O desempenho também bateu recordes de liquidez. O volume financeiro negociado superou 140 bilhões de yuans, tornando a CXMT a primeira empresa listada na China continental a ultrapassar a marca de 100 bilhões de yuans movimentados em um único pregão. Sozinha, a fabricante respondeu por cerca de 7% de todas as negociações realizadas no mercado acionário doméstico chinês durante o dia.
A valorização explosiva ocorreu em um contexto de baixa oferta de ações no mercado. Apenas cerca de 7% do capital da empresa estava disponível para negociação no primeiro dia, enquanto a demanda foi considerada excepcional. Investidores individuais registraram aproximadamente 9,4 milhões de ordens de compra, somando mais de 7 trilhões de yuans em intenções de investimento, um volume muito superior ao observado em grandes estreias recentes do mercado global.
Chips para inteligência artificial impulsionam corrida tecnológica
O sucesso da estreia reforça a importância estratégica da indústria de semicondutores para a economia chinesa. A CXMT é especializada na produção de memórias DRAM, componente essencial para smartphones, computadores pessoais, servidores e centros de dados voltados à inteligência artificial.
A crescente demanda por infraestrutura de IA elevou significativamente a procura por chips de memória nos últimos anos, tornando o segmento um dos mais disputados da indústria global de tecnologia. Segundo dados da consultoria Omdia, a companhia já detinha 7,67% do mercado mundial de DRAM no fim de 2025, ocupando a quarta posição global, atrás de Samsung, SK Hynix e Micron, que ainda concentram cerca de 90% da produção mundial.
Os resultados financeiros também ajudaram a sustentar o entusiasmo dos investidores. No primeiro trimestre de 2026, a empresa registrou lucro operacional de 35,43 bilhões de yuans, revertendo o prejuízo de 2,83 bilhões de yuans registrado no mesmo período do ano anterior, impulsionada pelo aquecimento do mercado de memória para aplicações de inteligência artificial.
A ascensão da fabricante ocorre em meio aos esforços de Pequim para reduzir a dependência de fornecedores estrangeiros de semicondutores diante das restrições impostas pelos Estados Unidos ao acesso da China às tecnologias mais avançadas de fabricação de chips. Embora ainda enfrente limitações para produzir memórias de última geração por não ter acesso às máquinas de litografia ultravioleta extrema (EUV), a empresa vem ampliando rapidamente sua capacidade produtiva e investindo bilhões de yuans em pesquisa e desenvolvimento.

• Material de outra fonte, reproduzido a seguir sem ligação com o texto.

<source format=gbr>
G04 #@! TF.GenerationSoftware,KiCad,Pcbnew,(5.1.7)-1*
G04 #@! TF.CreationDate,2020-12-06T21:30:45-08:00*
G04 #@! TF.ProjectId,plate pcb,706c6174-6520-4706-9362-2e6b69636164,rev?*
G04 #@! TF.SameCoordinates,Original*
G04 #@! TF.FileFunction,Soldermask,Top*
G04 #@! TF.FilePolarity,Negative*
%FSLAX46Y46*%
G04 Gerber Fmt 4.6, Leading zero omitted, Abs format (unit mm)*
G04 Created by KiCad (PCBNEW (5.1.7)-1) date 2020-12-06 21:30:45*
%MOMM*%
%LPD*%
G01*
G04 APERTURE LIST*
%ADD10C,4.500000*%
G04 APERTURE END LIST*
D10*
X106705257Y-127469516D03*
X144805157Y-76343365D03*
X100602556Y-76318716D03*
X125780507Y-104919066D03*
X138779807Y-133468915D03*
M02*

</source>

Antes da estreia, o forte interesse dos investidores levou o órgão regulador do mercado de capitais chinês a realizar reuniões com corretoras, gestoras de recursos e representantes do setor financeiro diante do receio de que a oferta drenasse liquidez de outras empresas de tecnologia listadas em bolsa. O temor, no entanto, não se confirmou: o índice Shanghai Composite encerrou o pregão em alta de cerca de 1,2%, indicando que o mercado absorveu a operação sem provocar instabilidade relevante.

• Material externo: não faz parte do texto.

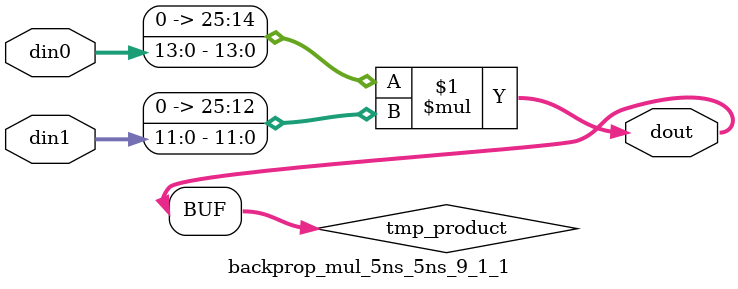
<source format=v>

 module backprop_mul_5ns_5ns_9_1_1(din0, din1, dout);  
parameter ID = 1;
parameter NUM_STAGE = 0;
parameter din0_WIDTH = 14;
parameter din1_WIDTH = 12;
parameter dout_WIDTH = 26;
input [din0_WIDTH - 1 : 0] din0; 
input [din1_WIDTH - 1 : 0] din1; 
output [dout_WIDTH - 1 : 0] dout;
wire signed [dout_WIDTH - 1 : 0] tmp_product;
assign tmp_product = $signed({1'b0, din0}) * $signed({1'b0, din1});
assign dout = tmp_product;
endmodule

</source>
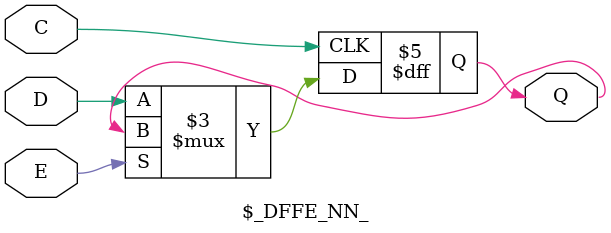
<source format=v>
module \$_DFFE_NN_ (D, C, E, Q);
input D, C, E;
output reg Q;
always @(negedge C) begin
	if (!E) Q <= D;
end
endmodule

</source>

O impacto da estreia foi sentido também fora da China. A valorização da CXMT e a perspectiva de fortalecimento da indústria chinesa de memória pressionaram ações de fabricantes globais de semicondutores, como Micron, Samsung, SK Hynix e fornecedores de equipamentos para chips, reacendendo as discussões sobre o avanço tecnológico chinês e a intensificação da disputa mundial pelo domínio da cadeia de semicondutores voltada à inteligência artificial.